Josh has also worked to use ChatGPT for media discovery in the smart home. Something that has been a missing link to date. “Voice control is not ideal if you don’t know what you want,” Capecelatro says. “We built out an integration with the Ava remote that you can use to browse the content you want to watch. By adding ChatGPT into the mix, you can say, ‘What are some really good shows on Netflix that are maybe romcoms and feature (this) actor.’ ChatGPT can compile a list and present it to you on the screen of the remote.” That’s family movie night sorted, then.

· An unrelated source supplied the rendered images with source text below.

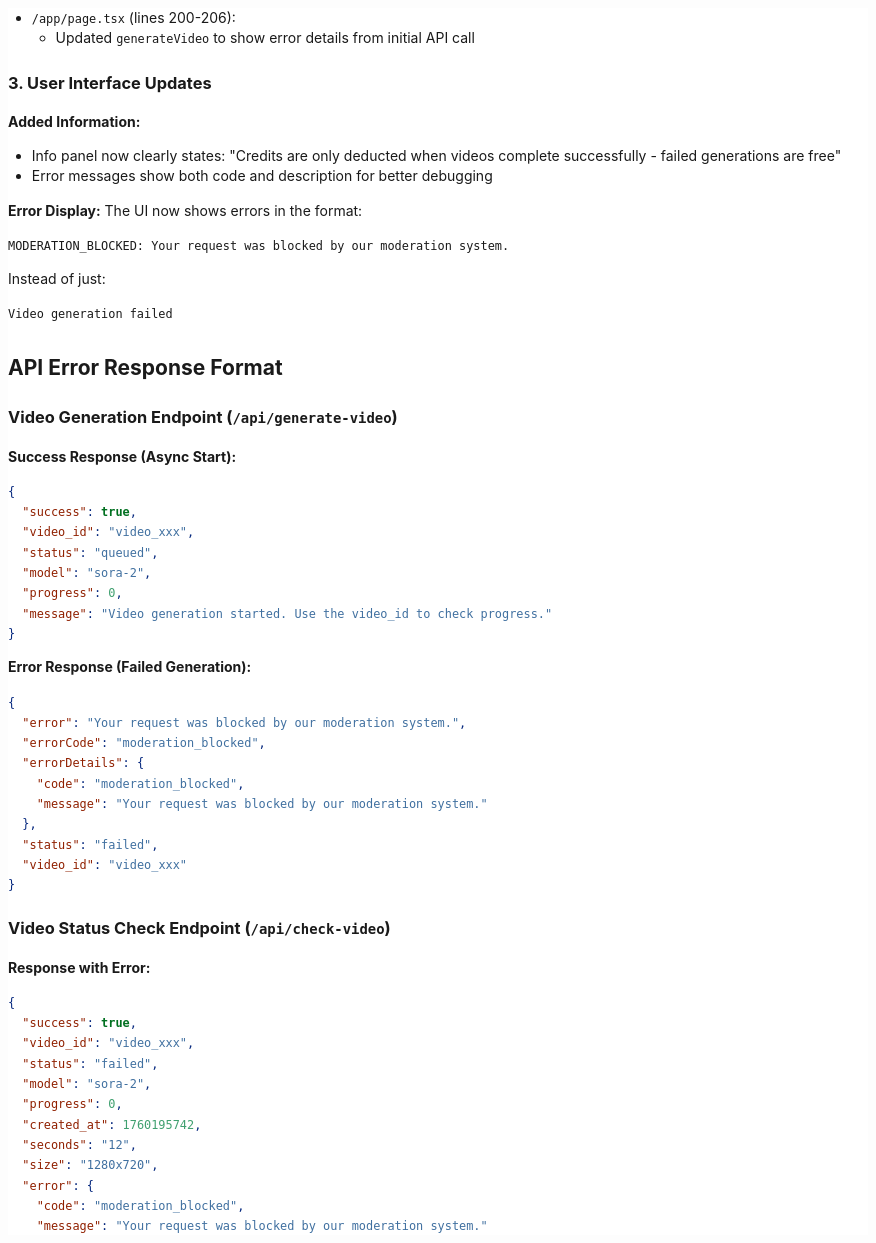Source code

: - `/app/page.tsx` (lines 200-206):
  - Updated `generateVideo` to show error details from initial API call

### 3. User Interface Updates

**Added Information:**
- Info panel now clearly states: "Credits are only deducted when videos complete successfully - failed generations are free"
- Error messages show both code and description for better debugging

**Error Display:**
The UI now shows errors in the format:
```
MODERATION_BLOCKED: Your request was blocked by our moderation system.
```

Instead of just:
```
Video generation failed
```

## API Error Response Format

### Video Generation Endpoint (`/api/generate-video`)

**Success Response (Async Start):**
```json
{
  "success": true,
  "video_id": "video_xxx",
  "status": "queued",
  "model": "sora-2",
  "progress": 0,
  "message": "Video generation started. Use the video_id to check progress."
}
```

**Error Response (Failed Generation):**
```json
{
  "error": "Your request was blocked by our moderation system.",
  "errorCode": "moderation_blocked",
  "errorDetails": {
    "code": "moderation_blocked",
    "message": "Your request was blocked by our moderation system."
  },
  "status": "failed",
  "video_id": "video_xxx"
}
```

### Video Status Check Endpoint (`/api/check-video`)

**Response with Error:**
```json
{
  "success": true,
  "video_id": "video_xxx",
  "status": "failed",
  "model": "sora-2",
  "progress": 0,
  "created_at": 1760195742,
  "seconds": "12",
  "size": "1280x720",
  "error": {
    "code": "moderation_blocked",
    "message": "Your request was blocked by our moderation system."
```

Josh’s AI upgrade isn’t live yet, and Capecelatro says the company is keeping a close watch on other companies’ burgeoning tech in this space in case they can offer a better model. Besides ChatGPT currently being very slow (the video was edited to speed it up), there is the very real issue of AI generating, well, bullshit. (And the fact that the dataset that ChatGPT was trained on ends in mid-2021. It’s worth noting that in the demo video when Josh is asked, “What are some shows to watch on Netflix,” the newest show it listed debuted in 2019.) But Capecelatro says some form of generative AI voice assistant is coming to the smart home.

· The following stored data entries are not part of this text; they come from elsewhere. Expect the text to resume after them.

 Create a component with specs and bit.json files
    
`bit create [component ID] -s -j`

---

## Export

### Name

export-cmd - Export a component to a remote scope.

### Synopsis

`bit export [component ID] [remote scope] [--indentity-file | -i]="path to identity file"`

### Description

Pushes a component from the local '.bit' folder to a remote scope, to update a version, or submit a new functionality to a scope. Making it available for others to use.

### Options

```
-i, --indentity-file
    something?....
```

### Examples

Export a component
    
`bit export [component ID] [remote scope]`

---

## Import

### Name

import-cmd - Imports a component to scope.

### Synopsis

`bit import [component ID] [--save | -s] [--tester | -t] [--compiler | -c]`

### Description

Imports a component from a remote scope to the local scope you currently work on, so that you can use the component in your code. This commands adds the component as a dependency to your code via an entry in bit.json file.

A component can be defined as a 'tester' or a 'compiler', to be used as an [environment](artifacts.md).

Caution is definitely warranted. No company wants a racist, homophobic, homicidal voice assistant spewing its “opinions” into people’s homes through their hardware, a distinct possibility given examples of generative AI essentially regurgitating content with no filter. “We’re being extremely cautious. We could have gone live with the ChatGPT integration immediately,” says Capecelatro. “We’re not doing that. Because we don’t want to give people really bad data. We don’t want to lie.”
It’s not a leap to assume that Google, Apple, and Amazon are all looking at how to incorporate new AI language models into their voice assistants
The company plans to take its time to figure out how to put the right guard rails in place, which will be essential for this technology to translate into the smart home. “I think Microsoft and Google jumped the gun a bit [with their search ChatBot models], and they’re now seeing the consequences,” says Capecelatro of recent high-profile launches that went sideways quickly.
It’s not a leap to assume that Google, Apple, and Amazon are all looking at how to incorporate new AI language models into their voice assistants (heck, maybe Microsoft will bring back Cortana), and smart home enthusiasts have already figured out ways to use Siri Shortcuts to get ChatGPT into their smart home. It’s a lot easier to talk to a smart speaker than type into a web browser.
But do we really want this type of artificial intelligence in our homes? Is our desire for a voice assistant that “just works” so great we’d be happy with one that might also try and teach my eight-year-old about quantum physics? Personally, I think a reliable, voice-controlled smart home system that knows what I mean when I say “Turn off the goddam lights,” is the Holy Grail here, not an omniscient intelligence running my home.
While the promise of an inherently competent, eminently intuitive voice assistant — a flawless butler for your home — is very appealing, I fear the reality could be more Space Odyssey than Downton Abbey. But let’s see if I’m proven wrong.
Updated, Monday February 27, 10:25AM: Added clarifying points about how the Josh.ai. system works.